Dichter zwischen den Welten
Er fuhr stets mehrgleisig, war hin- und hergerissen: Franz Grillparzer, geboren am 15. Januar 1791 in Wien, studierte Jura, wie es sein früh verstorbener Vater, ein mit andauernden Schulden ringender Rechtsanwalt, getan hatte. Und während er, vor allem fasziniert von Dichtung und Sprachen, danach weiter an seinen ersten Stücken feilte, arbeitete der zwar beinahe ein Leben lang verlobte, jedoch unverheiratet gebliebene Dramatiker, Poet und Erzähler gleichzeitig im Finanzwesen. Ja, der trotz seiner fortbestehenden Bindung zur Beinahe-Ehefrau Katharina Fröhlich immer wieder von anderen jungen Damen ergriffene, berühmte Verfasser von „Die Jüdin von Toledo“ (Das Theaterstück adaptierte Grillparzer frei nach Lope de Vega, auch Lion Feuchtwanger widmete dem Stoff einen Roman), „Das goldene Vließ“ oder „Der arme Spielmann“ ließ seinen bürokratischen Beruf nie hinter sich.
Und obwohl diese einerseits mehrere seiner Werke zensieren ließen, war er andererseits doch ein von den höchsten Rängen der kaiserlichen Monarchie geschätzter Autor, speziell von Theaterstücken für das Wiener „Hofburgtheater“. Die Fassade des neuen „Burgtheaters“ ziert heute eine Büste des hochverehrten österreichischen „Nationaldichters“, der seinerseits sowohl mit den freiheitlich-demokratischen Tendenzen seiner Gegenwart sympathisierte als auch am Kaiserreich hing und die Restauration begrüßte. Denn einer Revolution und ihren unsicheren Folgen einer Aufsplitterung der multilingualen und- kulturellen österreichischen Monarchie in eventuelle, konkurrierende Nationalbewegungen und- staaten traute Franz Grillparzer nicht.

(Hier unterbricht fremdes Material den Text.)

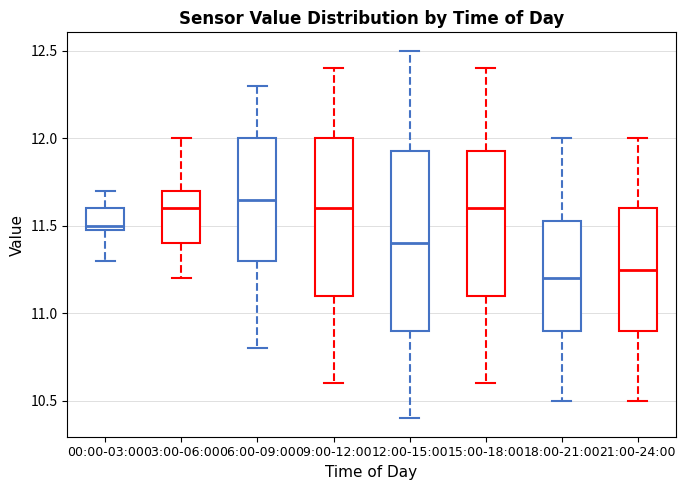

Where does the median line of the box for 03:00-06:00 sit on the y-axis? The values are not printed on the chart, so give them approximately, as read against the axis.

11.60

Soll heißen: Der verbeamtete Dichter wandelte zwischen den Welten und konnte sich zeitlebens nur schwer entscheiden.
Günstigerweise hielt ein im Wiener Theater beschäftigter Dramaturg die literarischen Betätigungen des noch vor seinem 30. Geburtstag stehenden Grillparzers – den Namen mochte er übrigens nicht – für vielversprechend. Ein Bruder der musikliebenden Mutter des Autors, die sich tragischerweise das Leben nahm, hatte jenen Posten zuvor bekleidet. Es gab also auch in dieser, in der künstlerischen Sphäre einen bereits familiär angelegten Anknüpfungspunkt. Und von musikalischen Werken inspirieren ließ sich auch der schreibende Sohn Anna Franziska Grillparzers, geborene Sonnleithner. Einmal kam es sogar fast zu einer Kooperation mit Ludwig van Beethoven. Grillparzers Libretto für eine eventuelle Komposition des Meisters war fortgeschritten, aber dieser entschied sich gegen eine gemeinsame Oper.

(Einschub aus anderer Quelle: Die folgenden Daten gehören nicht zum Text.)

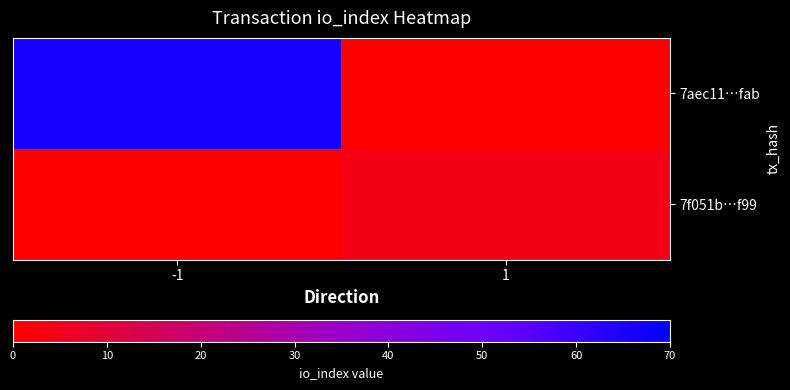

Count the number of data series in this chart.

2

Beim ersten, erfolgreich in der Wiener Heimat aufgeführten Theaterstück Grillparzers handelte es sich um „Die Ahnfrau“. Und sein Zweitwerk trug den Titel „Sappho“. In beiden kommen seine Faszination und der fortwährende Bezug auf Vorlagen aus alten Volksdichtungen bzw. sein Rückgriff auf antike Stoffe zum Ausdruck. Mit diesen Quellen war Grillparzer schon als lesewütiger Knabe in Berührung gekommen und hatte seine Phantasie von mythologischen, sagenhaften und abenteuerlichen Geschichten beflügeln lassen.

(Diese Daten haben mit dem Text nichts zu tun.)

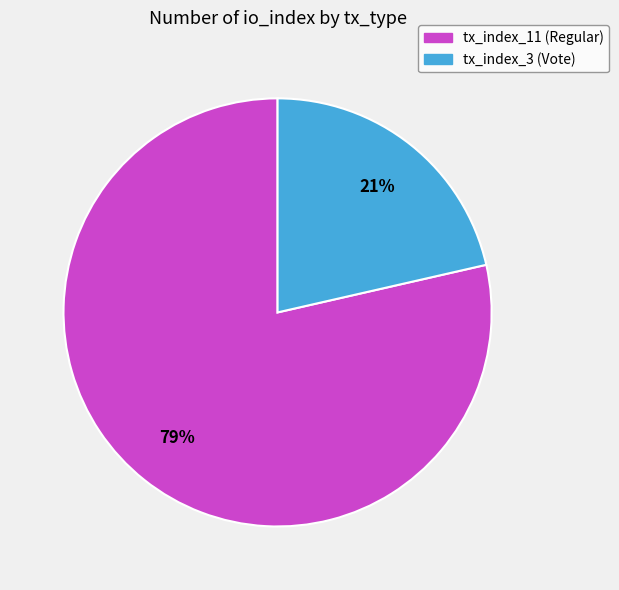

To the nearest percent, what portion does tx_index_3 (Vote) represent?

21%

Franz Grillparzer wurde 81 Jahre alt. Zum Zeitpunkt seines Todes am 21. Januar 1872 war er Mitglied im hohen „Herrenhaus“ des österreichischen Parlaments. Der innerlich nie im Reinen mit seiner Umwelt und sich selbst Stehende war ein arrivierter Mann: Als pensionierter Archivdirektor im Finanzministerium und als geachteter, mit Ehrenbürger und -doktorweihen versehener Künstler. Schon 1890 gründete sich die bis heute um sein Werk und Andenken bemühte „Grillparzer Gesellschaft“, und bereits seit 1872 wurde von der „Österreichischen Akademie der Wissenschaften“ knapp 100 Jahre lang der „Franz Grillparzer-Preis“ für literarische Werke verliehen.